61 閑話
【カヴィヨン 3歳】
かーさまはめがみさまと仲良しで、キョーカイでよく話してリュんだ。僕もよく連れて行ってもらって、めがみさまとお話しすリュんだけど、なじぇかキョーカイを出ると、何を話したのか忘れちゃうんだ?でもめがみさまと一緒にいた事は覚えていリュよ。でもね…キョーカイを出リュと、めがみさまのお顔とか思い出せないんだ。それに、めがみさまと会って話をした事も、誰にも話せないんだ。
あ、フェンリリュばあやとフェンリリュじいじには話せリュんだっけ。それと、モリーノにも話せた。不思議だよね。ほかの人には話せないみたい。でも良いんだ。かーさまととーさまには話せリュから。僕がめがみさまとお話していリュのは嘘じゃ無いって分かってくれていリュから気にしない。
サリシンじいじは僕にムジュカシイ事を教えようとすリュから、あまり得意じゃ無い。フェンリリュばあやのよーに分かりやしゅく教えて欲しいんだけど…僕が困っていリュとかーさまが美味しいお菓子を持って助けに来てくれリュんだ。いーでしょ。
フェンリリュばあやの教えてくれるマホーはムジュカシイけど楽しくて、ついついイタズラに使いたくなってこまりゅんだよね〜でもね、5しゃいになリュまではダメなんだって。かーさまやとーさまがいない時もダメッてヤクショクしゃしぇらりぇた。

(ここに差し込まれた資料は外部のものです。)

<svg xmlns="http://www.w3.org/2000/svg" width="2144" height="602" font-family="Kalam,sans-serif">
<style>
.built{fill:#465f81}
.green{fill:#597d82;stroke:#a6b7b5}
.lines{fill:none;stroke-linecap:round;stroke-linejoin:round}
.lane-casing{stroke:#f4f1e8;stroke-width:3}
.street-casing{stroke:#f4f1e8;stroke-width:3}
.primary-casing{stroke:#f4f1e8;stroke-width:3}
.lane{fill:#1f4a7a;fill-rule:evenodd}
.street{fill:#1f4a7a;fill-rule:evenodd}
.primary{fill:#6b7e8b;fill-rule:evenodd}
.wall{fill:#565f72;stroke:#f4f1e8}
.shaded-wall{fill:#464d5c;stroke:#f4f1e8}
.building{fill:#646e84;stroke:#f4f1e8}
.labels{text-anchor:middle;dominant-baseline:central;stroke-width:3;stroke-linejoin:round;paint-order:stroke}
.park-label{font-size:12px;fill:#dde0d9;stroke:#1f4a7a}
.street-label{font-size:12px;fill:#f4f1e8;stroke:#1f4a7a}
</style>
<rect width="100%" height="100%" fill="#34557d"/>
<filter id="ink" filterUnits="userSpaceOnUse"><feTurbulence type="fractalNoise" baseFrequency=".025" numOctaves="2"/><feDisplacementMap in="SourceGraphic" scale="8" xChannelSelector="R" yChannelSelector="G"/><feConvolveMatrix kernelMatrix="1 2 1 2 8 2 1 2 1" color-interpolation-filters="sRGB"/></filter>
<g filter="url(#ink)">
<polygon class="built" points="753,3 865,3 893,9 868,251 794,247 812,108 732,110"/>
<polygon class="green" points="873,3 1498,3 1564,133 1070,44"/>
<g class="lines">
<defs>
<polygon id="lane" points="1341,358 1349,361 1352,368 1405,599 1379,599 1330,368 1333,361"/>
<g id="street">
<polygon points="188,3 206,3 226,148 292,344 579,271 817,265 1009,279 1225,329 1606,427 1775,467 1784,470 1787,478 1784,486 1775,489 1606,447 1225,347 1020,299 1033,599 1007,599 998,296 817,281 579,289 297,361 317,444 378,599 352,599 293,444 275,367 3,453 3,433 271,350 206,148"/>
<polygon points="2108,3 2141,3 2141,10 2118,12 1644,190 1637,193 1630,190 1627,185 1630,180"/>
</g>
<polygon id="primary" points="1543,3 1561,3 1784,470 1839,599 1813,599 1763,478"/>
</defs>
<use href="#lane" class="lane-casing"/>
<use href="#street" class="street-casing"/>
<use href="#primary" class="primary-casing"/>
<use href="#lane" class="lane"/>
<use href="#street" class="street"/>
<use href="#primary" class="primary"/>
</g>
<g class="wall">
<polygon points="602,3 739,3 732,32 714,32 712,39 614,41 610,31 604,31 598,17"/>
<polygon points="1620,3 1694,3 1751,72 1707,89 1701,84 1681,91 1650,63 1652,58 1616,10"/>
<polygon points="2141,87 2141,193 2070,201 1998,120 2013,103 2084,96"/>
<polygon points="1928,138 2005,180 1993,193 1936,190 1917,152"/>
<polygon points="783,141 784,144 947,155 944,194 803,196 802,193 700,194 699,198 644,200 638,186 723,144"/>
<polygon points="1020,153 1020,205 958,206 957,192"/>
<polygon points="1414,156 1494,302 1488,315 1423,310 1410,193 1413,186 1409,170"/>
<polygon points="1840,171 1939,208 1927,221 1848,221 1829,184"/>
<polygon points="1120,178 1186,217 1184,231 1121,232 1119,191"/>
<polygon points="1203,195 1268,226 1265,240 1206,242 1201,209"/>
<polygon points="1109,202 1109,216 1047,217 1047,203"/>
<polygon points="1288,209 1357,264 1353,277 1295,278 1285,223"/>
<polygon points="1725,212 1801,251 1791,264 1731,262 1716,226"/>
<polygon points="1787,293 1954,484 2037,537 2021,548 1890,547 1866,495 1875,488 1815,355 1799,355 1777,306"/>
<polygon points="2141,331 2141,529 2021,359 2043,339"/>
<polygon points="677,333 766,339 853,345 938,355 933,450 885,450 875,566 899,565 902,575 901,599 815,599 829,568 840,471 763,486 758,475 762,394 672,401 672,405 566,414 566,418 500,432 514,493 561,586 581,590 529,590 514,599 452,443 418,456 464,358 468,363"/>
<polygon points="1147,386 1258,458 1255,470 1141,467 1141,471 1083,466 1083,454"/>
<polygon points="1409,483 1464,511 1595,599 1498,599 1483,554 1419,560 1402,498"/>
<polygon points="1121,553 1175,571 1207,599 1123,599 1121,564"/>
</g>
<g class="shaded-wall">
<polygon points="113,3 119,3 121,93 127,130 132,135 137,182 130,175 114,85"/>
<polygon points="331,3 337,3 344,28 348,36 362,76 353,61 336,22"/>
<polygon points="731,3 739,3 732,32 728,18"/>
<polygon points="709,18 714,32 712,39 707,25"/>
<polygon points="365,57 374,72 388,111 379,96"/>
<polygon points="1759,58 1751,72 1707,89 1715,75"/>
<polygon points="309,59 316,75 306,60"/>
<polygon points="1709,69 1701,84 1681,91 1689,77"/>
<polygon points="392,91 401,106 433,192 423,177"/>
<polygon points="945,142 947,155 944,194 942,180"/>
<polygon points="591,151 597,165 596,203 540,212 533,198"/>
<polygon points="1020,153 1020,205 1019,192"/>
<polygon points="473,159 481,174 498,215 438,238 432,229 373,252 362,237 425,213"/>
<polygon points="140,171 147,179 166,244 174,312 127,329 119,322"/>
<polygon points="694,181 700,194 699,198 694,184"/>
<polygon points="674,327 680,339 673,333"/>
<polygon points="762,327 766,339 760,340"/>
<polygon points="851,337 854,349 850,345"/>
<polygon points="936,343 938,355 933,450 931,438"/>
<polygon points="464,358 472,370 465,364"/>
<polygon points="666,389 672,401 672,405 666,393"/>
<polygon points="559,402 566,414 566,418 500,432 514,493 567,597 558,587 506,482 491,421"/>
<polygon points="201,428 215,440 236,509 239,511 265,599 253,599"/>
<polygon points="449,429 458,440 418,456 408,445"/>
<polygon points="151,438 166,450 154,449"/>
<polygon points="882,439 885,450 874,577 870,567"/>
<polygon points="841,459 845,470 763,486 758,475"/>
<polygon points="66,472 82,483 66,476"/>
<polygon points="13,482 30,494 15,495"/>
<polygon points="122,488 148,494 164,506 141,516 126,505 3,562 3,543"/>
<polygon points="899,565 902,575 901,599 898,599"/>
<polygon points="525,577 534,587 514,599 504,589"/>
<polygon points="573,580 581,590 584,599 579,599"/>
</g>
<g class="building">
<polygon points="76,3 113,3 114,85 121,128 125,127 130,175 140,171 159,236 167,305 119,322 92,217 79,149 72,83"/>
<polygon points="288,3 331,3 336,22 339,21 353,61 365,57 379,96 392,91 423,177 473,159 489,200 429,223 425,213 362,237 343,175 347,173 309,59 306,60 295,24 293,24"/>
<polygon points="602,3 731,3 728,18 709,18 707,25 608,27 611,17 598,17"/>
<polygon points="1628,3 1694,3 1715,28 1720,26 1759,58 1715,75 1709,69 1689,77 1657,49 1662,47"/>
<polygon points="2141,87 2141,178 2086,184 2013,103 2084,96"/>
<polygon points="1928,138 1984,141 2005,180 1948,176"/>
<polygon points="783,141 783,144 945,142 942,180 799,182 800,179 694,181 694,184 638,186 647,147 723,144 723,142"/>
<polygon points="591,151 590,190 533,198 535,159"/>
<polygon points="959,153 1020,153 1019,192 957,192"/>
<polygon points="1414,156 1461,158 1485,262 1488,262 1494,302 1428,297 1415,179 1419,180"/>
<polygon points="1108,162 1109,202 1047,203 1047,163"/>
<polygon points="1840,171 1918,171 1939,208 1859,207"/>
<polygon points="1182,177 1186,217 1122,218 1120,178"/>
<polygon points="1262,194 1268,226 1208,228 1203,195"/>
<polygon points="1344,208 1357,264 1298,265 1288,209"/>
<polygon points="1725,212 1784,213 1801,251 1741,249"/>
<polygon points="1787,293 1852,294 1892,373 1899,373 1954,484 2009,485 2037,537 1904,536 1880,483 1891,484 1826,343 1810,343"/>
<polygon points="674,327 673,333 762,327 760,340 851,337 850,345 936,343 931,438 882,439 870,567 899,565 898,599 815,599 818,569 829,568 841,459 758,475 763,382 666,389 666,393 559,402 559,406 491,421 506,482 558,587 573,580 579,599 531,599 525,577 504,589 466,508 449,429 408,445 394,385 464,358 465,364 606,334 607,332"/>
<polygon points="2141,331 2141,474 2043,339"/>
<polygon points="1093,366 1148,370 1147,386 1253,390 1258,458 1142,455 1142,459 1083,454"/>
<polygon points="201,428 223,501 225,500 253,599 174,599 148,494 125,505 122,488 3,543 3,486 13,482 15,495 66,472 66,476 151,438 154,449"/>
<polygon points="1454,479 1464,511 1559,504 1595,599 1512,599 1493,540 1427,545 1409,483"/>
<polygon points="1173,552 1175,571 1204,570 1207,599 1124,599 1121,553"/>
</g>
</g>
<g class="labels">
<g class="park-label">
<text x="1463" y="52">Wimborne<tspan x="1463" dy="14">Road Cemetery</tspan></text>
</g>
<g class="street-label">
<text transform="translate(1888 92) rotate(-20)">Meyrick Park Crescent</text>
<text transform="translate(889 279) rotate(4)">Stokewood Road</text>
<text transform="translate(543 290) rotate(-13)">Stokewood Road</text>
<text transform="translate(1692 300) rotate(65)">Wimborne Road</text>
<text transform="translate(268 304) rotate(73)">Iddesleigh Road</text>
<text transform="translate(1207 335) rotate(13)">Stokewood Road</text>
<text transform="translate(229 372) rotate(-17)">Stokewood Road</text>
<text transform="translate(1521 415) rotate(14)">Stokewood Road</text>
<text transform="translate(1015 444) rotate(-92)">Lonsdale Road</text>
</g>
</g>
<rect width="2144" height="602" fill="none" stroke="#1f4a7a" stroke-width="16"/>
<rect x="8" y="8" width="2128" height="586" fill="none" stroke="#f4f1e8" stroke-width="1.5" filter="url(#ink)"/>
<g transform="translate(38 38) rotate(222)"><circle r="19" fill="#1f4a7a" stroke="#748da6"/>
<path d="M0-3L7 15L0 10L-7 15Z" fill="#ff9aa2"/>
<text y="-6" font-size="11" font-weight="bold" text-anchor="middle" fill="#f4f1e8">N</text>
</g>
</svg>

あ、オトートとイモートがきたの。クリュとレット。まだしゃべれないし、じぶんで動けないけど可愛いんだ。僕はおニーさまだからね、仲良くしてあげリュんだ。いっぱいあそんであげリュの。
【マジェンダ】
最初は王都とリストランテを行き来して仕事をしていたが、更に母がタルピナスに送られてからは、リストランテの実家に生活の場を戻す事になった。ハリシエダの嫡男である甥のカヴィヨンが生まれた辺りから、私は本格的に父の仕事を回されるようになった。数年前から公爵の名前を使って仕事はしていたが、昨年からは公爵位を正式に引き継いでしまった。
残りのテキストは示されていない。